Data extract:
....
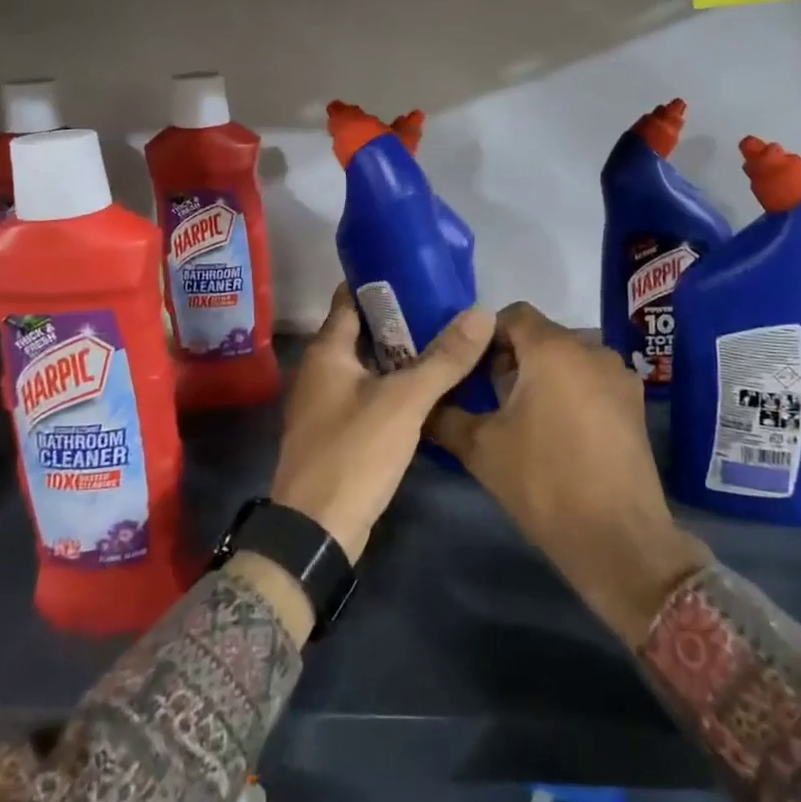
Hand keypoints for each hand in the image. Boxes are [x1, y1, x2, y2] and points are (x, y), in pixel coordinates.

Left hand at [271, 285, 494, 565]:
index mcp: (327, 351)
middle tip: (445, 306)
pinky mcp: (340, 431)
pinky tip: (428, 387)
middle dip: (400, 318)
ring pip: (369, 365)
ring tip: (445, 339)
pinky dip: (396, 384)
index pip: (350, 298)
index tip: (418, 269)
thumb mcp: (404, 401)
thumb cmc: (354, 451)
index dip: (380, 281)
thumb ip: (444, 358)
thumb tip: (482, 312)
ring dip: (401, 353)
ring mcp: (328, 403)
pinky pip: (371, 393)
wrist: (317, 532)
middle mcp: (322, 371)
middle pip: (362, 330)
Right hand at [429, 302, 709, 646]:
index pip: (514, 315)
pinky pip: (592, 380)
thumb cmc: (544, 482)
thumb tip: (423, 403)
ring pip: (569, 358)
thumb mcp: (481, 449)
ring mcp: (619, 376)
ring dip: (543, 374)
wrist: (618, 539)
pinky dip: (570, 390)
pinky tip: (558, 431)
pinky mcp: (635, 404)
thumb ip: (446, 416)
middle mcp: (591, 350)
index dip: (487, 335)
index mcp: (553, 349)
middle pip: (542, 335)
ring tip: (523, 416)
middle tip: (490, 396)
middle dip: (512, 357)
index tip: (470, 368)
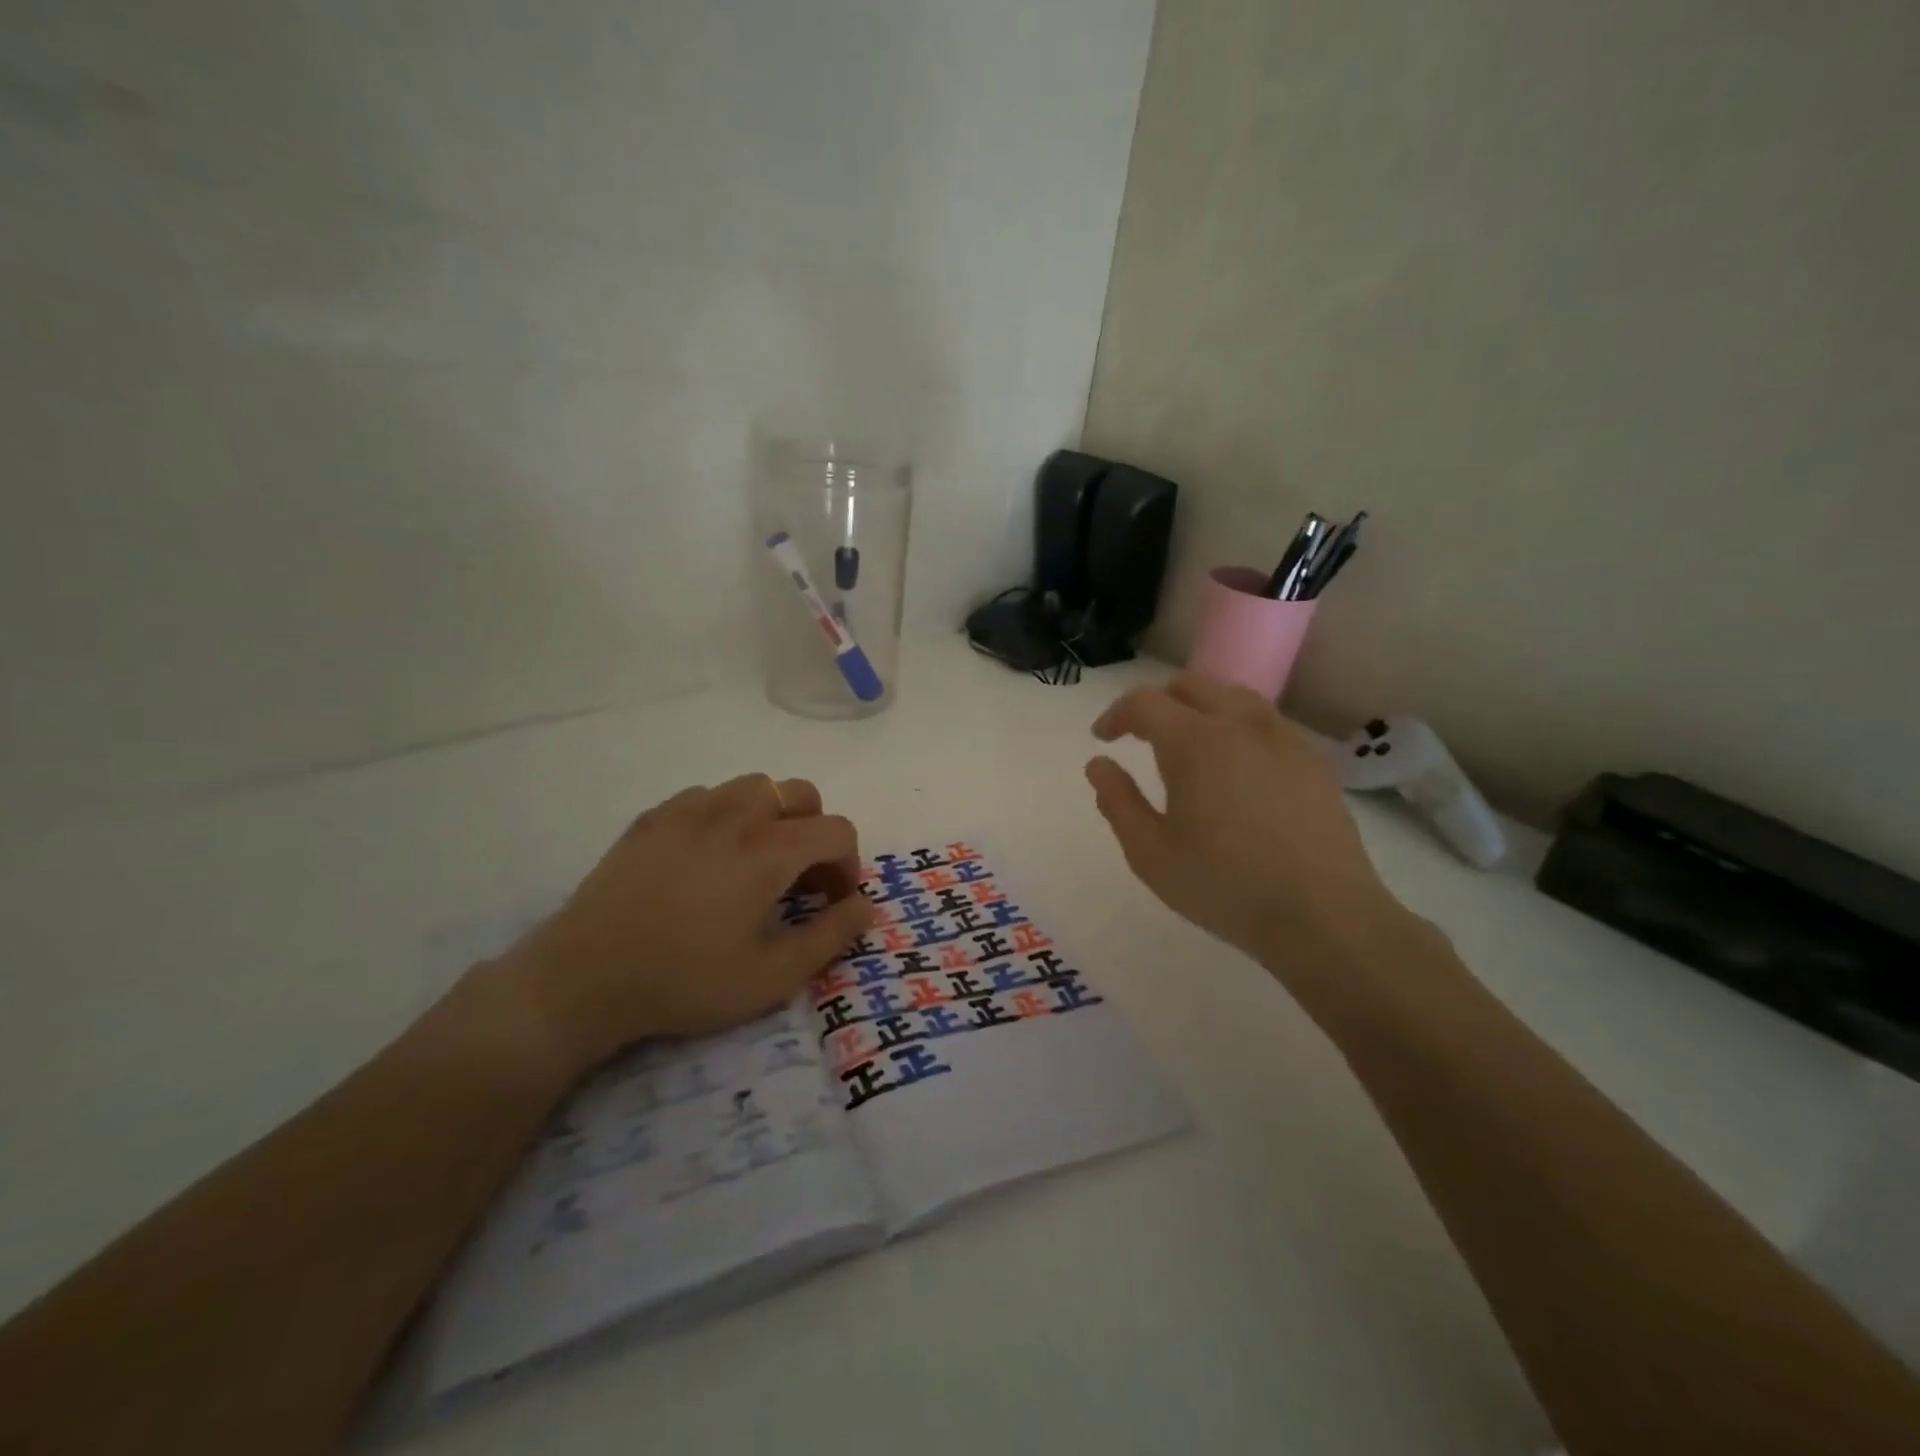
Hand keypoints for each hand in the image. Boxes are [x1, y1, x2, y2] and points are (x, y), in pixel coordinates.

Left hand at [489, 775, 875, 1075]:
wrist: (583, 978)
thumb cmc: (686, 981)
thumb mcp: (772, 976)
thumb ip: (831, 936)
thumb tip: (867, 905)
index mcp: (769, 850)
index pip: (837, 830)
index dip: (849, 865)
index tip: (832, 902)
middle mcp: (735, 814)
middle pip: (800, 793)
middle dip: (815, 830)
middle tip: (799, 878)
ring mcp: (688, 809)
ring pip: (753, 787)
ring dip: (772, 817)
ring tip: (756, 863)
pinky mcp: (653, 818)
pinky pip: (707, 797)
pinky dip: (726, 816)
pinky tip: (708, 858)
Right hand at [1086, 674, 1416, 975]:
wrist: (1323, 915)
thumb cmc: (1225, 886)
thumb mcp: (1151, 853)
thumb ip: (1118, 802)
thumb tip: (1099, 765)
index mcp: (1195, 742)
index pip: (1144, 703)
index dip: (1116, 715)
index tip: (1103, 739)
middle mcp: (1240, 724)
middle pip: (1191, 685)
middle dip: (1157, 703)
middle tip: (1141, 737)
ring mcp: (1283, 738)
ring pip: (1233, 696)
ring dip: (1200, 708)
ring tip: (1189, 746)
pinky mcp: (1313, 760)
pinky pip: (1265, 722)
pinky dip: (1237, 727)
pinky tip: (1236, 768)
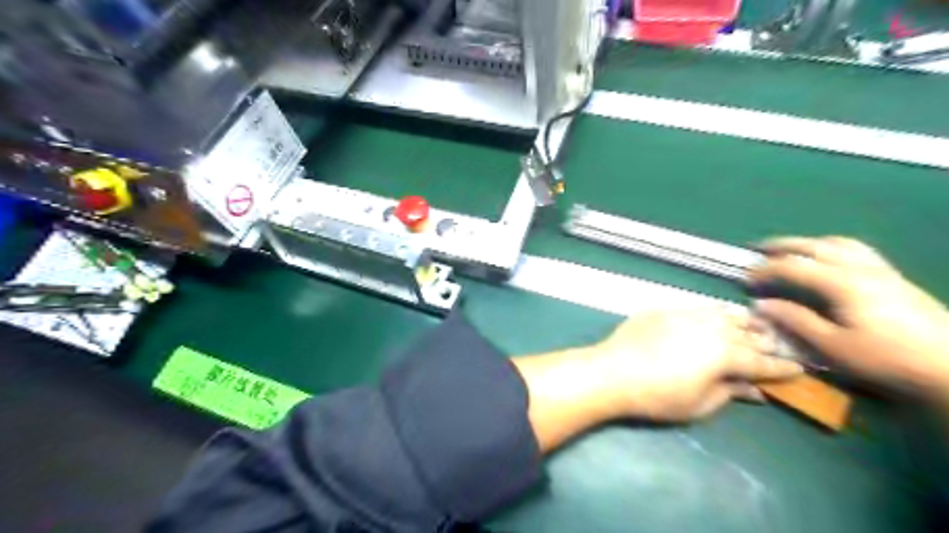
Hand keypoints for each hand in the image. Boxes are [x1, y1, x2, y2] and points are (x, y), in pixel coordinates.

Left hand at [591, 306, 798, 422]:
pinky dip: (714, 311)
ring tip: (755, 323)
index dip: (781, 367)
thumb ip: (729, 393)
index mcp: (725, 355)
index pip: (761, 362)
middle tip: (781, 343)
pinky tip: (717, 313)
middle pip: (747, 334)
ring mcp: (687, 314)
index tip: (799, 369)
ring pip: (725, 314)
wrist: (613, 371)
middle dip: (766, 340)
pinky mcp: (666, 309)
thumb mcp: (699, 404)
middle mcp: (712, 328)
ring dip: (743, 321)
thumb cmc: (657, 396)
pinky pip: (699, 307)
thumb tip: (754, 390)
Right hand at [753, 236, 948, 394]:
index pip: (793, 267)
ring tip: (791, 250)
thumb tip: (761, 304)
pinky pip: (856, 250)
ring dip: (808, 243)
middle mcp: (860, 268)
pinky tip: (829, 260)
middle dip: (782, 246)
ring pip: (838, 243)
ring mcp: (881, 270)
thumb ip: (795, 321)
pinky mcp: (895, 278)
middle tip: (758, 249)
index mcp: (842, 283)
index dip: (765, 270)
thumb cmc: (888, 359)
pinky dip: (832, 247)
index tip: (745, 279)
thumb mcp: (833, 347)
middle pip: (814, 246)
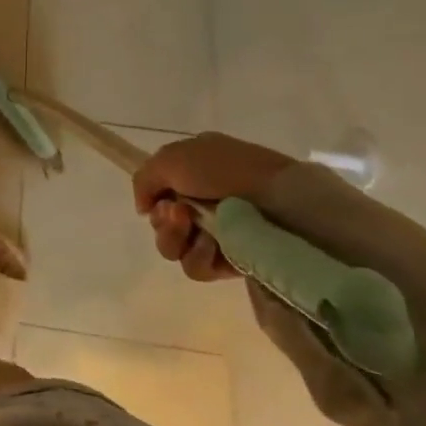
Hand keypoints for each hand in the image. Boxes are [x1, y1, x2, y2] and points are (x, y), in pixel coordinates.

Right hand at [131, 132, 292, 281]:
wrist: (281, 199)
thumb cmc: (225, 170)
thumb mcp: (171, 158)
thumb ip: (144, 180)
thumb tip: (144, 209)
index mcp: (192, 172)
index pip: (158, 194)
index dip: (153, 200)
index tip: (159, 201)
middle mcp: (203, 202)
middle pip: (161, 224)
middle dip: (164, 223)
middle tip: (179, 214)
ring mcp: (219, 233)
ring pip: (175, 248)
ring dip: (178, 239)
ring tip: (199, 231)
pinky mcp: (233, 261)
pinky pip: (198, 267)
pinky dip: (200, 257)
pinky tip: (215, 246)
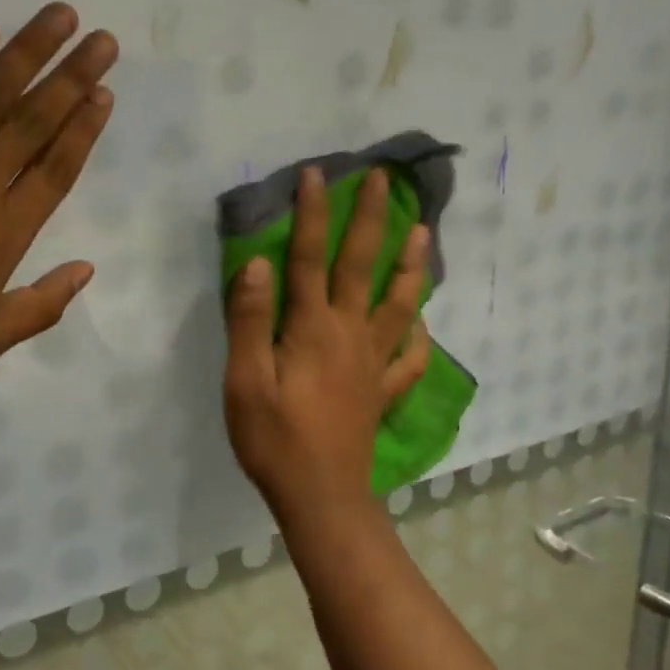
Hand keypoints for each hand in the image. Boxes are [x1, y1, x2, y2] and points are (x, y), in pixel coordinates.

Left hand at [0, 3, 115, 398]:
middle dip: (73, 78)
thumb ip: (39, 307)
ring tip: (60, 17)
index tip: (105, 94)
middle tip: (103, 40)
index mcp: (1, 237)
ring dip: (28, 53)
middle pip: (33, 123)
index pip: (55, 170)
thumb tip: (87, 269)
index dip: (84, 130)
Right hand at [223, 166, 431, 522]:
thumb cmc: (275, 439)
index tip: (317, 173)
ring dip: (411, 266)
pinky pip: (408, 358)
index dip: (314, 213)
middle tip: (385, 180)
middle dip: (372, 219)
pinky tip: (422, 322)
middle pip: (363, 266)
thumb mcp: (245, 380)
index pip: (311, 257)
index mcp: (313, 327)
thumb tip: (258, 262)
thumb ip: (250, 320)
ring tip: (424, 233)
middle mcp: (350, 334)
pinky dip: (418, 336)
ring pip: (398, 304)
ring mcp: (373, 363)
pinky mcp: (381, 391)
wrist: (321, 496)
....
What is needed: Reproduce all of the material exactly, apart from the pictures.

Exercise output:
Hand keypoints for each hand in the image. Boxes are [x1, y1, x2, y2] and points are (x, y), in pixel coordinates.

Left hand at [271, 285, 494, 565]:
index mcp: (327, 351)
middle tip: (445, 306)
pinky mcp: (340, 431)
pinky tip: (428, 387)
middle dip: (400, 318)
ring pip: (369, 365)
ring tip: (445, 339)
pinky dip: (396, 384)
index pip: (350, 298)
index tip: (418, 269)
thumb mcp: (404, 401)
thumb cmc: (354, 451)
index dip: (380, 281)
thumb ip: (444, 358)
thumb tip: (482, 312)
ring dip: (401, 353)
ring mcp: (328, 403)
pinky pip: (371, 393)
wrist: (317, 532)
middle mcp: (322, 371)
middle pip: (362, 330)
Right hand at [429, 302, 709, 646]:
index pip: (514, 315)
pinky pip: (592, 380)
thumb cmc: (544, 482)
thumb tip: (423, 403)
ring pip: (569, 358)
thumb mcp: (481, 449)
ring mcp: (619, 376)
ring dip: (543, 374)
wrist: (618, 539)
pinky dip: (570, 390)
pinky tip: (558, 431)
pinky mcp: (635, 404)
thumb ip: (446, 416)
middle mcp: (591, 350)
index dip: (487, 335)
index mcp: (553, 349)
middle pip: (542, 335)
ring tip: (523, 416)
middle tip: (490, 396)
middle dip: (512, 357)
index tip: (470, 368)
Hand keypoints for each hand in the image. Boxes are [x1, y1, x2, y2] and points are (x, y), in pixel coordinates.

Left hand at [489, 775, 875, 1075]:
wrist: (583, 978)
thumb cmc: (686, 981)
thumb mcp: (772, 976)
thumb ip: (831, 936)
thumb tip: (867, 905)
index mcp: (769, 850)
index pip: (837, 830)
index dip: (849, 865)
index tip: (832, 902)
middle mcp: (735, 814)
middle pip: (800, 793)
middle dip: (815, 830)
middle tip: (799, 878)
ring mcp: (688, 809)
ring pip: (753, 787)
ring dip: (772, 817)
ring tip: (756, 863)
pinky mcp: (653, 818)
pinky pip: (707, 797)
pinky dip: (726, 816)
pinky tip: (708, 858)
Right hand at [1086, 674, 1416, 975]:
wrist: (1323, 915)
thumb cmc: (1225, 886)
thumb mcp: (1151, 853)
thumb ip: (1118, 802)
thumb tip: (1099, 765)
index mcp: (1195, 742)
index pip: (1144, 703)
index dip: (1116, 715)
index tip: (1103, 739)
middle mcp: (1240, 724)
middle pip: (1191, 685)
middle dip: (1157, 703)
middle tip: (1141, 737)
ring mcp: (1283, 738)
ring pip: (1233, 696)
ring dip: (1200, 708)
ring tip: (1189, 746)
pinky mcp: (1313, 760)
pinky pip: (1265, 722)
pinky dip: (1237, 727)
pinky tip: (1236, 768)
Hand keypoints for each hand in the image. Boxes are [x1, y1, x2, y2] and points are (x, y), in pixel coordinates.

Left hand at [591, 306, 798, 422]:
pinky dip: (714, 311)
ring tip: (755, 323)
index dip: (781, 367)
thumb ip: (729, 393)
index mcp: (725, 355)
index pip: (761, 362)
middle tip: (781, 343)
pinky tip: (717, 313)
middle pip: (747, 334)
ring mcp: (687, 314)
index tip: (799, 369)
ring pip: (725, 314)
wrist: (613, 371)
middle dip: (766, 340)
pinky mcp: (666, 309)
thumb mcp: (699, 404)
middle mcp: (712, 328)
ring dip: (743, 321)
thumb cmc: (657, 396)
pinky pip: (699, 307)
thumb tip: (754, 390)
Right hand at [753, 236, 948, 394]:
index pip: (793, 267)
ring tip: (791, 250)
thumb tip: (761, 304)
pinky pip: (856, 250)
ring dip: (808, 243)
middle mcp: (860, 268)
pinky tip: (829, 260)
middle dip: (782, 246)
ring pip: (838, 243)
ring mcp: (881, 270)
thumb ip: (795, 321)
pinky mcp: (895, 278)
middle tip: (758, 249)
index mcp: (842, 283)
index dip: (765, 270)
thumb cmc: (888, 359)
pinky dip: (832, 247)
index tip: (745, 279)
thumb mcp: (833, 347)
middle pip: (814, 246)
Hand keypoints for each hand in the image. Boxes are [x1, y1, x2, y2] and points are (x, y), in pixel coordinates.

Right hand at [131, 132, 292, 281]:
wrist: (281, 199)
thumb cmc: (225, 170)
thumb mcp: (171, 158)
thumb ip: (144, 180)
thumb tip: (144, 209)
index mcp: (192, 172)
index pip: (158, 194)
index dip: (153, 200)
index tip: (159, 201)
middle mcp: (203, 202)
middle pip: (161, 224)
middle dip: (164, 223)
middle tip: (179, 214)
ring mcp: (219, 233)
ring pip: (175, 248)
ring dip: (178, 239)
ring tip: (199, 231)
pinky mcp: (233, 261)
pinky pip: (198, 267)
pinky dip: (200, 257)
pinky tip: (215, 246)
Hand keypoints for each hand in the image. Boxes are [x1, y1, x2, y2] and points are (x, y), in pixel coordinates.

Left hand at [0, 3, 115, 398]:
middle dip: (73, 78)
thumb ip: (39, 307)
ring tip: (60, 17)
index tip: (105, 94)
middle tip: (103, 40)
index mcp: (1, 237)
ring dip: (28, 53)
middle pip: (33, 123)
index pip: (55, 170)
thumb tip: (87, 269)
index dip: (84, 130)
Right hand at [223, 166, 431, 522]:
thumb cmc: (275, 439)
index tip: (317, 173)
ring dip: (411, 266)
pinky pip: (408, 358)
index dip: (314, 213)
middle tip: (385, 180)
middle dip: (372, 219)
pinky tip: (422, 322)
middle pip: (363, 266)
thumb mcp: (245, 380)
index pip: (311, 257)
index mcp: (313, 327)
thumb tip: (258, 262)
thumb ip: (250, 320)
ring tip: (424, 233)
middle mcp: (350, 334)
pinky dip: (418, 336)
ring pip: (398, 304)
ring mcp: (373, 363)
pinky mcp: (381, 391)
wrist: (321, 496)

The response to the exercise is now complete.